▶ **Text block**:
-- Opening Marker --

In addition, it is possible that the paraffin inhibitor component has a
plurality of inhibitors,
such that several melting points and/or melting ranges are possible. Here too,
the
component should be present entirely in liquid (molten) or solid form.
For step (a) of the process according to the invention for preparing a
paraffin inhibitor
formulation, all melting points must be above 0 C.
In addition, the inventive mixture comprises an emulsifier component (ii)
which may
comprise one or more emulsifiers or surfactants.
Finally, the mixture may already comprise water, in which case the water which
may be
present has a proportion by weight which is smaller than the sum of the
proportions by
weight of components (i) and (ii). This serves to ensure that a water-in-oil
(w/o) emulsion is
initially present before the further water is added in step (b) of the process
according to the
invention to prepare a paraffin inhibitor formulation.

-- Closing Marker --

▶ **Dataset entries**:
-- Opening Marker --

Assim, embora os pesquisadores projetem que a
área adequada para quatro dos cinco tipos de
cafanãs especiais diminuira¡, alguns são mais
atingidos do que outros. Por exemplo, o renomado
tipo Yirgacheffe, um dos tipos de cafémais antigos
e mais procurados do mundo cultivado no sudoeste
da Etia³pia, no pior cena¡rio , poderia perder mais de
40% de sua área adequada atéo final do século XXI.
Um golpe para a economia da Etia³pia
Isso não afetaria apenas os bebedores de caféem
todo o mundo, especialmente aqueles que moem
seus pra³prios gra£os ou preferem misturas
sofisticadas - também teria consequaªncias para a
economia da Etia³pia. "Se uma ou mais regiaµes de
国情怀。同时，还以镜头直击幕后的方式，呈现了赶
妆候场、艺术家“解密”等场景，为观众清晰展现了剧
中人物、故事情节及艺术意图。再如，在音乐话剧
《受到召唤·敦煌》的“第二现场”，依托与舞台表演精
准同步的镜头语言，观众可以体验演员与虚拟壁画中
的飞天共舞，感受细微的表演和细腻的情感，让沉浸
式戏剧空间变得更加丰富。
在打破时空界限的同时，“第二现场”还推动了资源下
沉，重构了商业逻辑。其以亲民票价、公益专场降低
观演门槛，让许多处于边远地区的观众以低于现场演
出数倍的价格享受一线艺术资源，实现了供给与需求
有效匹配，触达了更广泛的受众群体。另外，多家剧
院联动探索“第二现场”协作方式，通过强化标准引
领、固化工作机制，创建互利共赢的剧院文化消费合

-- Closing Marker --
-- Opening Marker --

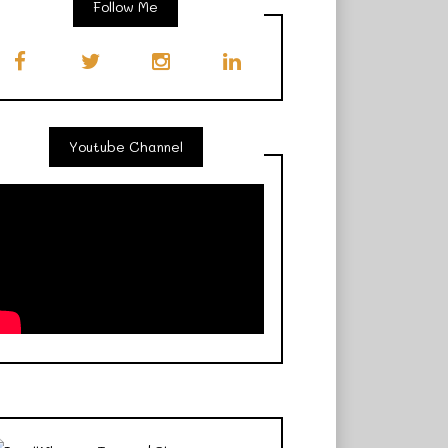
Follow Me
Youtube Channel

-- Closing Marker --

▶ **Problem 1**:
For the paraffin inhibitor passage, state whether each statement below agrees with it. Answer yes or no for each, and quote the deciding words of the passage exactly.
(a) For step (a) of the preparation process, every melting point must be above 0 C.
(b) The emulsifier component must consist of exactly one emulsifier.
(c) Any water already in the mixture must outweigh components (i) and (ii) combined.
▶ **Problem 2**:
Reproduce the part of the paraffin inhibitor passage that opens with the words containing "Finally, the mixture" and closes with "paraffin inhibitor formulation.", swapping in "dispersion" wherever "emulsion" appears.
▶ **Problem 3**:
Answer these questions from the paraffin inhibitor passage:
(a) In what form should the paraffin inhibitor component be present?
(b) In step (a) of the preparation process, what must all melting points be above?
(c) What type of emulsion is initially present before further water is added?

▶ **Expected output 1**:
(a) Yes: "all melting points must be above 0 C"
(b) No: "which may comprise one or more emulsifiers or surfactants"
(c) No: "has a proportion by weight which is smaller than the sum of the proportions by weight of components (i) and (ii)"

▶ **Expected output 2**:
Finally, the mixture may already comprise water, in which case the water which
may be
present has a proportion by weight which is smaller than the sum of the
proportions by
weight of components (i) and (ii). This serves to ensure that a water-in-oil
(w/o) dispersion is
initially present before the further water is added in step (b) of the process
according to the
invention to prepare a paraffin inhibitor formulation.

▶ **Expected output 3**:
(a) Entirely in liquid (molten) or solid form
(b) 0 C
(c) A water-in-oil (w/o) emulsion